(取り組む問題)
[1] 比叡クライミングの文章を読み、次の問いに答えてください。
(a) 文章の見出しにある日付はいつですか。
(b) 入門ルートとして名前が出てくるルートは何ですか。
(c) ママの歩行時間は、普通の登山者の何倍かかると書かれていますか。
[2] 次の(a)〜(c)が比叡クライミングの文章の内容と合っているか、「はい」か「いいえ」で答え、決め手となる本文の言葉をそのまま引いてください。
(a) 当日の朝、書き手は岩登りの装備を身につけて家を出ようとしていた。
(b) 書き手は、この文章を参考に山行の計画を立てることをすすめている。
(c) 書き手は、これからのクライミングでママがすべてを自分にゆだねていると考えている。
[3] 比叡クライミングの文章を、最後の文のあとから書き進めてください。

═══ 文章の抜粋

水流渓人「hot-news」

2003年10月1日 「比叡クライミング・検証/赤い糸伝説」宮崎県

とおとお・・・ママが岩登りをしたぁ・・・。

 
●はじめに・・・●
 この記録が何を現しているのか・・・、何を言いたいのか・・・、得てして水流渓人のレポが表題とは関係なく、また純粋な岩登りの記録でもなく、好き勝手に書いていることはいつものことであり、書き手がそんな感覚で一気に書き下ろしていることなので、読まれる方が自由に解釈されても構わないのであるが、女房は前夜まで「岩登りは、今の私には無理た゜から、歩く程度にして欲しい・・・。」といい続けていたものを、まったくもって私の「わがまま」と「スネ夫変身」で、無理矢理強行した記録なのである。間違っても、記録参照に計画をされるような事は、ご遠慮願いたいのであるし、どの山の記録を見ても、普通の登山者の1.5〜2倍の歩行時間を要する体力のママが登攀を行ったのであるから、彼女は普通の登山者の何倍もの体力が必要だったわけである。じぁ、どうして登り切る事が出来たのか?であるが、それは彼女の精神力の強さであり、私への信頼(格好良過ぎるカァ(^^ゞ)なのである。
 当日の朝、私は軽い山歩き程度のいでたちで、荷物も簡単にリュックに詰めて家を出ようとしていた。ママの口から「あれっ、比叡じゃなかったの?」と声が出た。嬉しさもあったが、モードはまだ岩登りの高ぶりでは無く、登攀用具を積み込み車を走らせながら気分を高めて行った。ある程度の覚悟をもって向かわないと、私には経験も技術も低いものであることは判っている。判っているが入門ルートとなる「TAカンテ・ルート」を確実にリードし、ママを登らせ、二人とも無事に子供達の所へ帰ってくることが必然である。
 

ルート下の最下部からスタート 以外に、素直に登ってきた。
  

★登攀★
 私は、彼女がどんな思いで取り付きへ来たか理解する必要があった。決して彼女の意思ではないクライミングに、私のわがままだけで連れてきた訳である。そして、それは何を意味するかも把握し直視しなければならない。これから始まるクライミングに、すべてを私にゆだねているのは紛れも無い事である。

══════
═══ データ抜粋

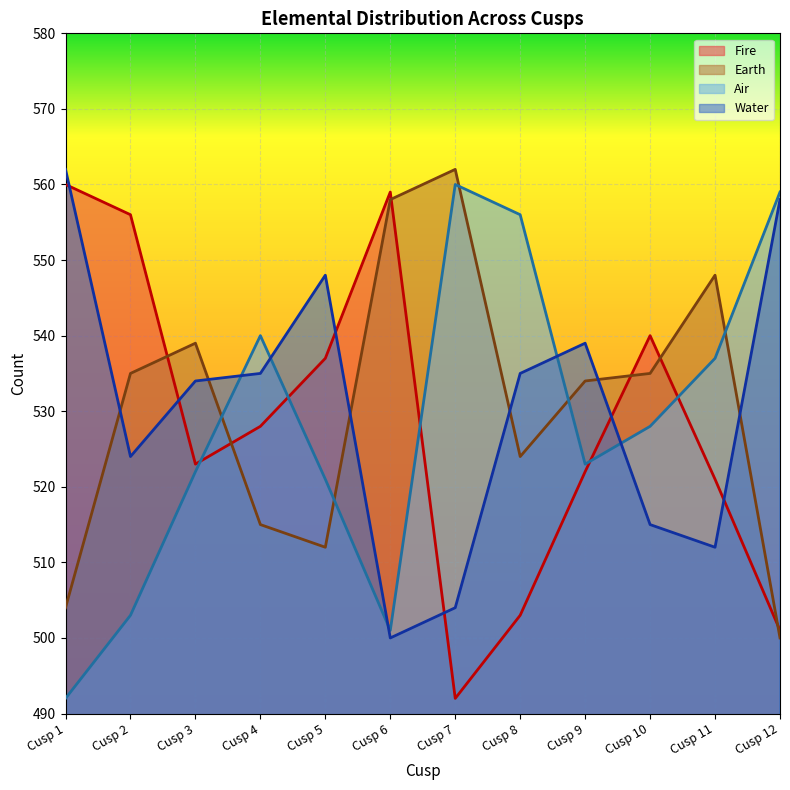

Is the value of Water at Cusp 8 greater than the value of Earth at Cusp 12?

Yes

══════

(課題ごとの答え)
[1]
(a) 2003年10月1日
(b) TAカンテ・ルート
(c) 1.5〜2倍

[2]
(a) いいえ。「私は軽い山歩き程度のいでたちで、荷物も簡単にリュックに詰めて家を出ようとしていた。」
(b) いいえ。「間違っても、記録参照に計画をされるような事は、ご遠慮願いたいのであるし」
(c) はい。「これから始まるクライミングに、すべてを私にゆだねているのは紛れも無い事である。」

[3]
 ロープをハーネスに結びながら、私の説明に対して「ハイッ。」と、駆け引きの無い返事が帰ってくる。ルート下のピッチから練習のつもりで登り始めた。「ビレイ解除。」と声をかける。「ハイッ。」・・・しばらくして「ビレイ解除しました。」と声が返ってくる。ロープを引き上げる。「ザイル一杯!と言えよ!」「ハイッ。」・・・「上がってよぉーし!」・・・元気な顔でママが上がって来た。その時、私はルートに出ても大丈夫と確信した。

 

下部の練習ピッチを終えたママ

   

1Pの核心を攀じる 登り上がって来た。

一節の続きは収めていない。